Second Helping: Cafe Gives Juvenile Offenders Second Chance
DALLAS — This is one place that will give you a second chance. Dallas Mayor Mike Rawlings was on hand to break bread and officially welcome Cafe Momentum to Thanksgiving Square downtown.
“It’s so important for our business to understand that greatness can come from tough times,” Mayor Rawlings said.
It may look like your typical corner cafe, but this place has something special that isn’t on the menu.
“Our running joke at Cafe Momentum is that we take kids out of jail and teach them to play with knives and fires — and makes Dallas a better community,” Cafe Momentum Executive Chef Chad Houser said.
Yeah, you heard right. For the past five years, Cafe Momentum has taken 160 young men from juvenile detention centers and given them the chance to get real world work experience, serving up something other than jail time.
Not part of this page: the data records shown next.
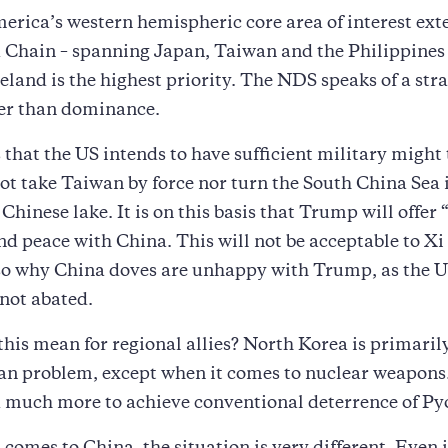
erica’s western hemispheric core area of interest ext
d Chain – spanning Japan, Taiwan and the Philippines –
land is the highest priority. The NDS speaks of a stra
her than dominance.
that the US intends to have sufficient military might 
t take Taiwan by force nor turn the South China Sea 
Chinese lake. It is on this basis that Trump will offer 
and peace with China. This will not be acceptable to Xi
lso why China doves are unhappy with Trump, as the 
 not abated.
his mean for regional allies? North Korea is primarily
an problem, except when it comes to nuclear weapons
 much more to achieve conventional deterrence of P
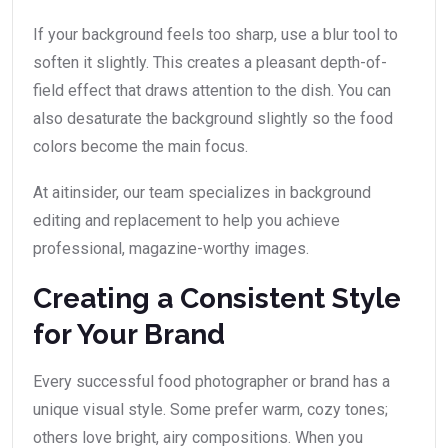
If your background feels too sharp, use a blur tool to
soften it slightly. This creates a pleasant depth-of-
field effect that draws attention to the dish. You can
also desaturate the background slightly so the food
colors become the main focus.
At aitinsider, our team specializes in background
editing and replacement to help you achieve
professional, magazine-worthy images.
Creating a Consistent Style
for Your Brand
Every successful food photographer or brand has a
unique visual style. Some prefer warm, cozy tones;
others love bright, airy compositions. When you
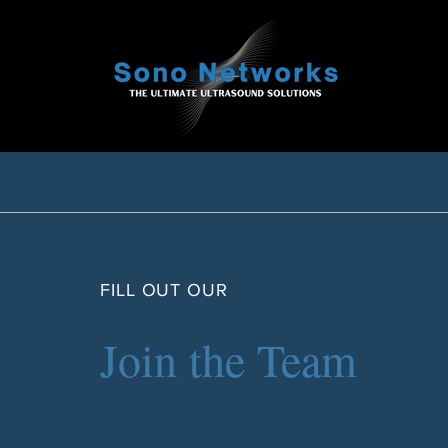
FILL OUT OUR
Join the Team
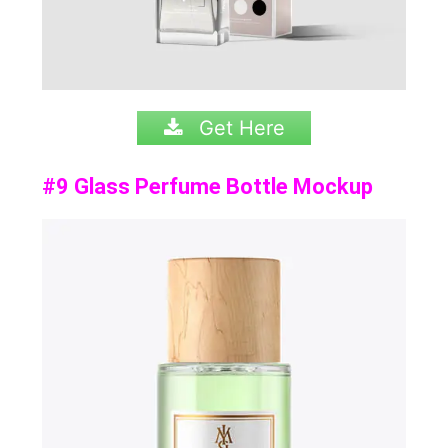
Get Here
#9 Glass Perfume Bottle Mockup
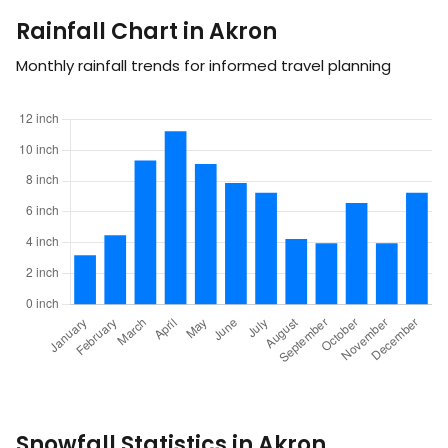
Rainfall Chart in Akron
Monthly rainfall trends for informed travel planning
Snowfall Statistics in Akron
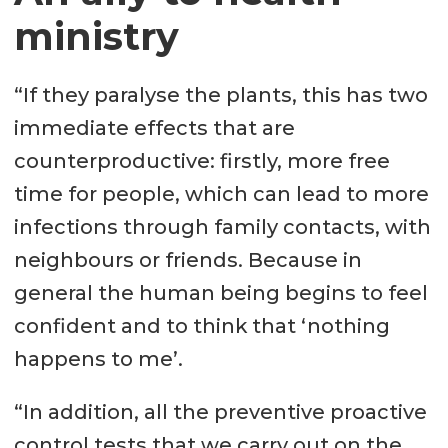
ministry
“If they paralyse the plants, this has two
immediate effects that are
counterproductive: firstly, more free
time for people, which can lead to more
infections through family contacts, with
neighbours or friends. Because in
general the human being begins to feel
confident and to think that ‘nothing
happens to me’.
“In addition, all the preventive proactive
control tests that we carry out on the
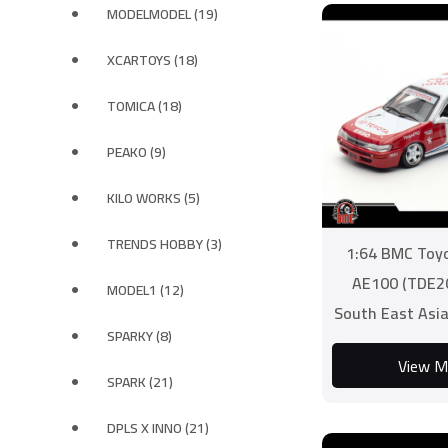
MODELMODEL (19)
XCARTOYS (18)
TOMICA (18)
PEAKO (9)
KILO WORKS (5)
TRENDS HOBBY (3)
1:64 BMC Toyo
AE100 (TDE2
MODEL1 (12)
South East Asia
SPARKY (8)
Zone Chall
View M
SPARK (21)
DPLS X INNO (21)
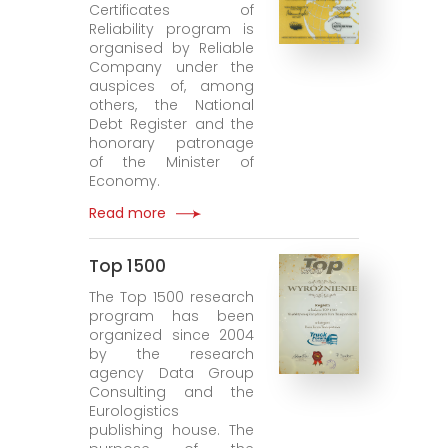
Certificates of
Reliability program is
organised by Reliable
Company under the
auspices of, among
others, the National
Debt Register and the
honorary patronage
of the Minister of
Economy.
Read more
Top 1500
The Top 1500 research
program has been
organized since 2004
by the research
agency Data Group
Consulting and the
Eurologistics
publishing house. The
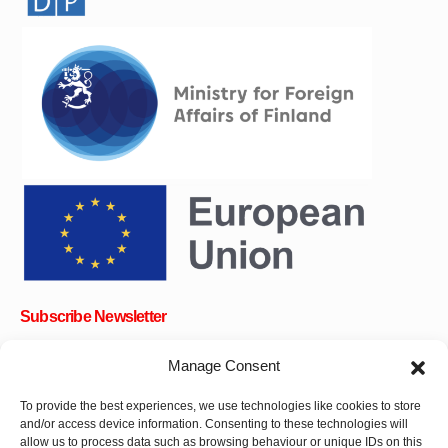
Subscribe Newsletter
Manage Consent
To provide the best experiences, we use technologies like cookies to store
OK
and/or access device information. Consenting to these technologies will
allow us to process data such as browsing behaviour or unique IDs on this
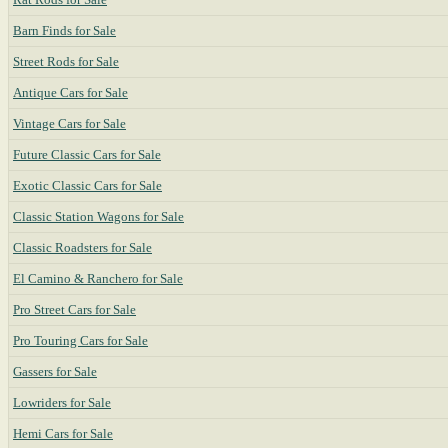
Barn Finds for Sale
Street Rods for Sale
Antique Cars for Sale
Vintage Cars for Sale
Future Classic Cars for Sale
Exotic Classic Cars for Sale
Classic Station Wagons for Sale
Classic Roadsters for Sale
El Camino & Ranchero for Sale
Pro Street Cars for Sale
Pro Touring Cars for Sale
Gassers for Sale
Lowriders for Sale
Hemi Cars for Sale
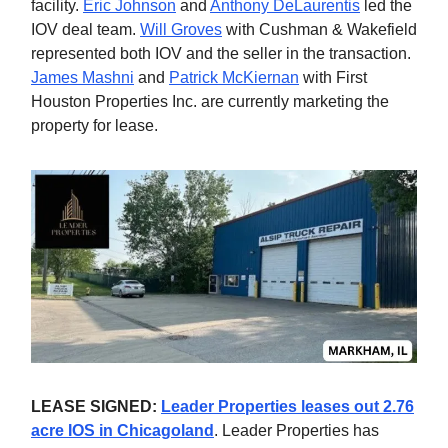
facility.
Eric Johnson
and
Anthony DeLaurentis
led the
IOV deal team.
Will Groves
with Cushman & Wakefield
represented both IOV and the seller in the transaction.
James Mashni
and
Patrick McKiernan
with First
Houston Properties Inc. are currently marketing the
property for lease.
LEASE SIGNED:
Leader Properties leases out 2.76
acre IOS in Chicagoland
. Leader Properties has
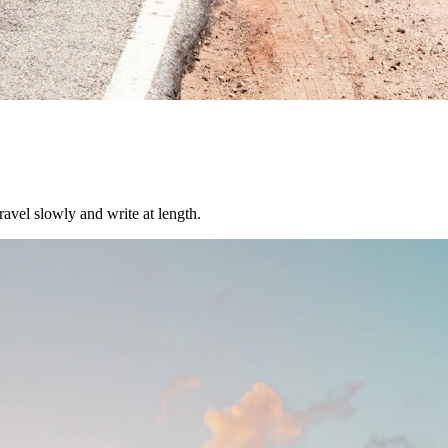
ravel slowly and write at length.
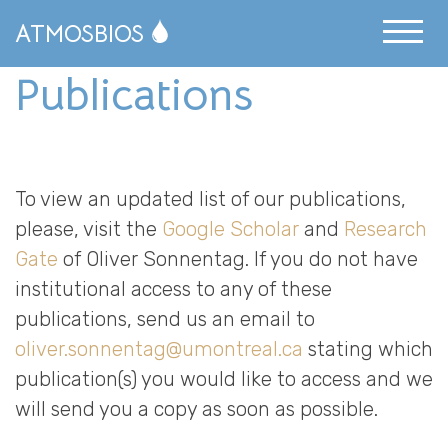
ATMOSBIOS
Publications
News Archive
Publications
People
To view an updated list of our publications,
Resources
please, visit the
Google Scholar
and
Research
Gate
of Oliver Sonnentag. If you do not have
Science Communication
institutional access to any of these
Publications
publications, send us an email to
oliver.sonnentag@umontreal.ca
stating which
Opportunities
publication(s) you would like to access and we
Research
will send you a copy as soon as possible.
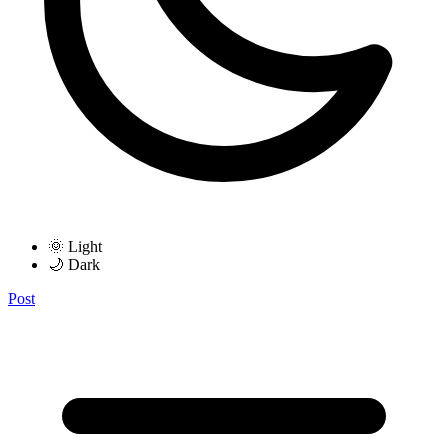
🌞 Light
🌙 Dark
Post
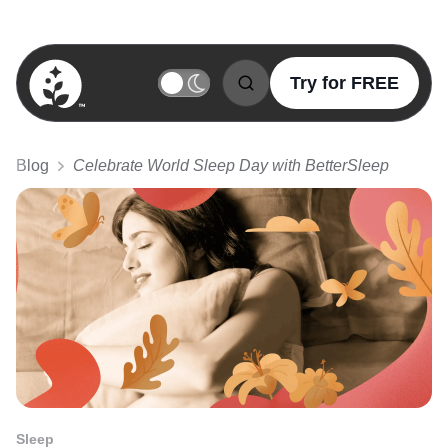
Try for FREE
BetterSleep Logo
Blog
Celebrate World Sleep Day with BetterSleep
Sleep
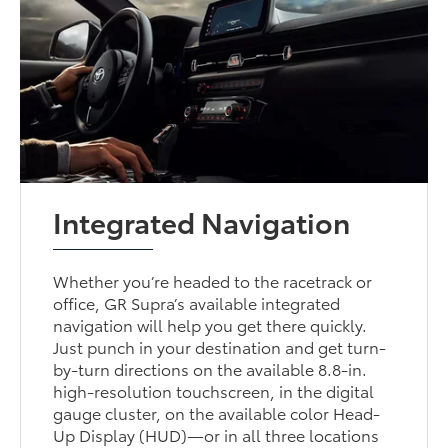
Integrated Navigation
Whether you’re headed to the racetrack or
office, GR Supra’s available integrated
navigation will help you get there quickly.
Just punch in your destination and get turn-
by-turn directions on the available 8.8-in.
high-resolution touchscreen, in the digital
gauge cluster, on the available color Head-
Up Display (HUD)—or in all three locations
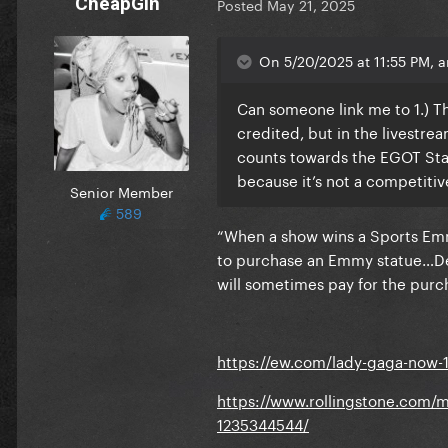
CheapGin
Posted
May 21, 2025
On 5/20/2025 at 11:55 PM, 
Can someone link me to 1.) Th
credited, but in the livestrea
counts towards the EGOT Stat
because it’s not a competiti
Senior Member
589
“When a show wins a Sports Emm
to purchase an Emmy statue…De
will sometimes pay for the purch
https://ew.com/lady-gaga-now-
https://www.rollingstone.com/
1235344544/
“We’re seeing kids that never thought they would have hope, didn’t have inspiration in life, actually going on to great things,” Houser said.
Tamarrion Washington is one of those kids. “When I was 14, I committed a crime, and I ended up going to JDC,” he said.
It took going to a detention center for Washington to realize he was definitely on the wrong path. But that was then, and this is now.
“I learned how to, you know, go to work, come home and take care of my daughter,” Washington said. Eight-month-old Leah is his biggest motivator.
“I want her to know that she do have a father, you know, and that her dad always been there, since day one for her,” he said.
And this dad is now getting the momentum he needs to turn his life around.